● Task requirements
Below are records to repeat exactly. Omit the pictures from the copy.

● Provided material
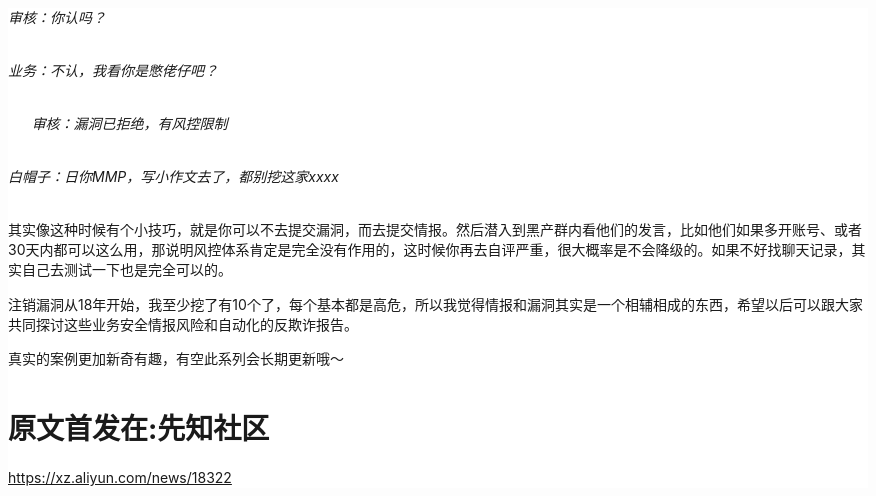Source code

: ###### 审核：你认吗？   
  
###### 业务：不认，我看你是憋佬仔吧？  
  
######       审核：漏洞已拒绝，有风控限制  
  
###### 白帽子：日你MMP，写小作文去了，都别挖这家xxxx  
  
  
其实像这种时候有个小技巧，就是你可以不去提交漏洞，而去提交情报。然后潜入到黑产群内看他们的发言，比如他们如果多开账号、或者30天内都可以这么用，那说明风控体系肯定是完全没有作用的，这时候你再去自评严重，很大概率是不会降级的。如果不好找聊天记录，其实自己去测试一下也是完全可以的。  
  
  
注销漏洞从18年开始，我至少挖了有10个了，每个基本都是高危，所以我觉得情报和漏洞其实是一个相辅相成的东西，希望以后可以跟大家共同探讨这些业务安全情报风险和自动化的反欺诈报告。  
  
  
真实的案例更加新奇有趣，有空此系列会长期更新哦～  
  
# 原文首发在:先知社区  
  
https://xz.aliyun.com/news/18322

● Answer space
Source code

: ###### 审核：你认吗？   
  
###### 业务：不认，我看你是憋佬仔吧？  
  
######       审核：漏洞已拒绝，有风控限制  
  
###### 白帽子：日你MMP，写小作文去了，都别挖这家xxxx  
  
  
其实像这种时候有个小技巧，就是你可以不去提交漏洞，而去提交情报。然后潜入到黑产群内看他们的发言，比如他们如果多开账号、或者30天内都可以这么用，那说明风控体系肯定是完全没有作用的，这时候你再去自评严重，很大概率是不会降级的。如果不好找聊天记录，其实自己去测试一下也是完全可以的。  
  
  
注销漏洞从18年开始，我至少挖了有10个了，每个基本都是高危，所以我觉得情报和漏洞其实是一个相辅相成的东西，希望以后可以跟大家共同探讨这些业务安全情报风险和自动化的反欺诈报告。  
  
  
真实的案例更加新奇有趣，有空此系列会长期更新哦～  
  
# 原文首发在:先知社区  
  
https://xz.aliyun.com/news/18322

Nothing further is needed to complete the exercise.